[Tarefas propostas]
[a] Segundo o texto sobre o novo Código Civil, quais são os princípios norteadores desse código?
[b] Prossiga com o texto sobre os princípios orientadores do novo Código Civil a partir do ponto em que ele termina.

92 - Princípios orientadores do novo Código Civil
EMERSON IKE COAN - Assistente Jurídico do TJSP |
O novo texto teve longa tramitação (25 anos), com estudo cuidadoso, para que se consolidasse o mais moderno possível, não buscando (dentro dos quadros da própria limitação humana) ser perfeito. Se temas da atualidade não foram consignados, como a fertilização assistida, os contratos eletrônicos etc., é porque são matérias que merecem regulamentação específica, embora se possa fazer uma leitura da Lei Civil a partir de seus princípios orientadores. Em face disso, possui elasticidade suficiente para que seus dispositivos sejam adaptados às situações concretas e o mais importante é que não pretende ser um Código datado (como o anterior). Pelo contrário, procura ter vida longa no processo histórico-cultural de nossa sociedade.
Socialidade, eticidade e operabilidade são seus princípios norteadores.
A socialidade (ou sentido social) é uma das características mais marcantes do novo Código. Como se exprime Miguel Reale, ao comentar o Projeto que coordenou, “fazendo prevalecer valores coletivos sobre os individuais, sem perda, porém, do valor fundante da pessoa humana (...), com a necessária revisão dos direitos e deveres dos cinco principais personagens do Direito Privado tradicional: o proprietário, o contratante, o empresário, o pai de família e o testador (...) É, por isso, por exemplo, que acabei propondo que o ‘pátrio poder’ passasse a denominar-se ‘poder familiar’, exercido em conjunto por ambos os cônjuges em razão do casal e da prole” (“O Projeto do novo Código Civil: situação após a aprovação pelo Senado Federal”. São Paulo: Saraiva, 1999, p. 7 - destaques no original).

[Dados registrados]
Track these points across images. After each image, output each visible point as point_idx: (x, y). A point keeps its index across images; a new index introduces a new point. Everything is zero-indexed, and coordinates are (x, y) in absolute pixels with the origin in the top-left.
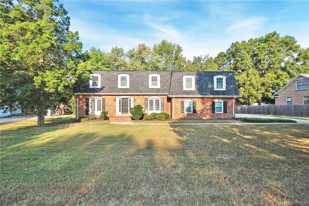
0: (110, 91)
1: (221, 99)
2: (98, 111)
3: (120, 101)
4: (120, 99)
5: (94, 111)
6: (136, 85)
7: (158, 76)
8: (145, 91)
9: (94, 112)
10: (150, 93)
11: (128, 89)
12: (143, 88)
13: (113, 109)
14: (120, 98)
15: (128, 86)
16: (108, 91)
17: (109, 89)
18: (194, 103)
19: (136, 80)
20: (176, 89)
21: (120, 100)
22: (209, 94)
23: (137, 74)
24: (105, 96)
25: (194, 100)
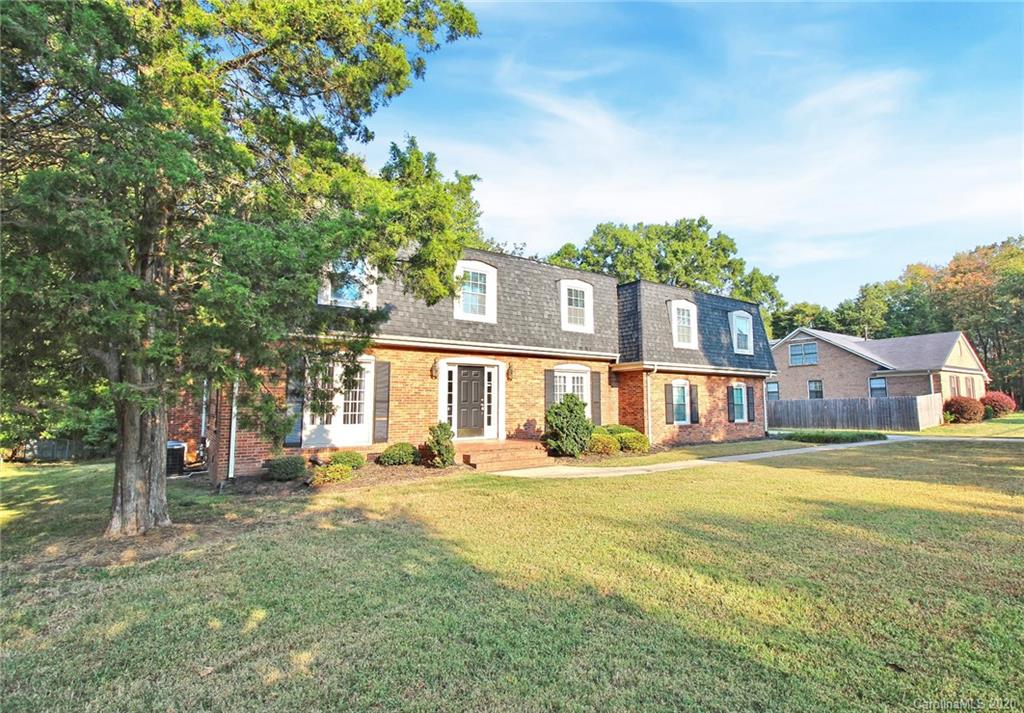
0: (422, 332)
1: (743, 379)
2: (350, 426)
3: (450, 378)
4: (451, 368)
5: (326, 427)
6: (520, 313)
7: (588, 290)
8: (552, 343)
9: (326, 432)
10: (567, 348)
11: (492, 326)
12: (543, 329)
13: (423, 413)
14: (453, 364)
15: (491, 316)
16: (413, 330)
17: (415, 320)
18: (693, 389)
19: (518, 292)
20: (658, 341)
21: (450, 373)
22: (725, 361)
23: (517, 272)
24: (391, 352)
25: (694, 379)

==

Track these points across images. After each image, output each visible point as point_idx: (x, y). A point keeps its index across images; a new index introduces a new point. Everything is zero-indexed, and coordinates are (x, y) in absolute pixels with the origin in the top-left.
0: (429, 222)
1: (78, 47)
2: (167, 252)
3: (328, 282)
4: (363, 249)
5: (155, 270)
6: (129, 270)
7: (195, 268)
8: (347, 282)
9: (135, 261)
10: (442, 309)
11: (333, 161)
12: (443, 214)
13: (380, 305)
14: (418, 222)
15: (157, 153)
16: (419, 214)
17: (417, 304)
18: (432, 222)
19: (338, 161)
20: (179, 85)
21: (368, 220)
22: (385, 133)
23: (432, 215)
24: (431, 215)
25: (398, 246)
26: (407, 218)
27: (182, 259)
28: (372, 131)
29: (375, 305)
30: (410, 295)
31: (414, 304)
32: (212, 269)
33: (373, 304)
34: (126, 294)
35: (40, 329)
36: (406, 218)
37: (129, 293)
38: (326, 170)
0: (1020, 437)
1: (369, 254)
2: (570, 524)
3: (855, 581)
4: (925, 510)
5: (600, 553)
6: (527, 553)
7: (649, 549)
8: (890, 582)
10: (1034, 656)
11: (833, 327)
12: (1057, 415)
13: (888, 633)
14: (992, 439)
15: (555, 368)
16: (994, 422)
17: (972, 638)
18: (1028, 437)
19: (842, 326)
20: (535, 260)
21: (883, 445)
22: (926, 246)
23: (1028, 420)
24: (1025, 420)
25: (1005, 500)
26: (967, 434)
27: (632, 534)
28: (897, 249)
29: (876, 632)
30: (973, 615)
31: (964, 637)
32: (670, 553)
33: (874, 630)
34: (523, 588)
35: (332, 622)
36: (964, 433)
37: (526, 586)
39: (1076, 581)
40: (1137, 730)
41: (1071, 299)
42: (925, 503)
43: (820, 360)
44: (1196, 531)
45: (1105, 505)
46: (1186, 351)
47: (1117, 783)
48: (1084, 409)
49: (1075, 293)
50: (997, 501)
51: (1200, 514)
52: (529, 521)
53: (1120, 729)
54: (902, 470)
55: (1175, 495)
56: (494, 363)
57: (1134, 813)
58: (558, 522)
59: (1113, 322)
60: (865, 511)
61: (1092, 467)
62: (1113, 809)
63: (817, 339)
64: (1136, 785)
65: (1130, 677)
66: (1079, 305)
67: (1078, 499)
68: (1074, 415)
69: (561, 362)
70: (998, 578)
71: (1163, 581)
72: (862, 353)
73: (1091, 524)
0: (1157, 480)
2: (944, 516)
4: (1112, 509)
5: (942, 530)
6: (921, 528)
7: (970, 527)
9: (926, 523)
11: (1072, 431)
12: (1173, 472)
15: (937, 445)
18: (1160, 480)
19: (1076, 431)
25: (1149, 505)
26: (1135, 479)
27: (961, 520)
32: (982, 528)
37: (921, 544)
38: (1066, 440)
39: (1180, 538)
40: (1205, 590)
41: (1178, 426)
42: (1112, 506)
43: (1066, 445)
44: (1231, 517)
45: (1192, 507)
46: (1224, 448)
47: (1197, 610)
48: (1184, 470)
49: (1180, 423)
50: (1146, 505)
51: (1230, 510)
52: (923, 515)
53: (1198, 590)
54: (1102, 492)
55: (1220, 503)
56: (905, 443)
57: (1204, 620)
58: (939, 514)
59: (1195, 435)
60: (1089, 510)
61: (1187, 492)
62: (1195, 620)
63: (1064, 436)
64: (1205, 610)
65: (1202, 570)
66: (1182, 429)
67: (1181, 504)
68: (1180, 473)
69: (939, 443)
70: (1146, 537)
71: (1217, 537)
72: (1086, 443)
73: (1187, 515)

[Respostas por tarefa]
[a] Socialidade, eticidade e operabilidade.

[b]
Consolida-se a abertura do Ordenamento Jurídico, vendo-o em perfeita composição entre o direito posto e a dinamicidade da vida. Sobre isso: “devido às imensas alterações operadas no decurso do século passado, tanto no plano científico e tecnológico como no campo social, era impossível manter disposições legais tornadas incompatíveis com os interesses e necessidades do mundo atual. Bastará dizer que Clóvis Beviláqua redigiu seu ante-projeto de Código Civil em fins do século 19, quando ainda prevaleciam princípios de marcante individualismo. No caso do Brasil, acrescia o fato de nossa civilização ainda corresponder a uma sociedade rural e agrária, com a maior parte da população vivendo no campo, ao passo que, hoje em dia, predomina o sentido inverso, da vida urbana aberta aos imperativos da socialização do progresso” (Miguel Reale. “Espírito da nova Lei Civil” In: “Estudos Preliminares do Código Civil”. São Paulo: Revista dos Tribunais, 2003, p. 36; tb In: “História do novo Código Civil”. São Paulo: Revista dos Tribunais, 2005, pp. 206-207).
Exemplo claro desse fenômeno é observado na complementaridade entre Direito Público e Direito Privado, para a qual se vêem expressões como “privatização do público”, pelo ingresso de direitos de âmbito privado no Direito Público, v.g., os direitos da personalidade na esfera Constitucional, ou “publicização do privado”, sendo que neste último aspecto a tônica dominante tem sido a noção de função social da propriedade e do contrato, sustentando o novo Código Civil.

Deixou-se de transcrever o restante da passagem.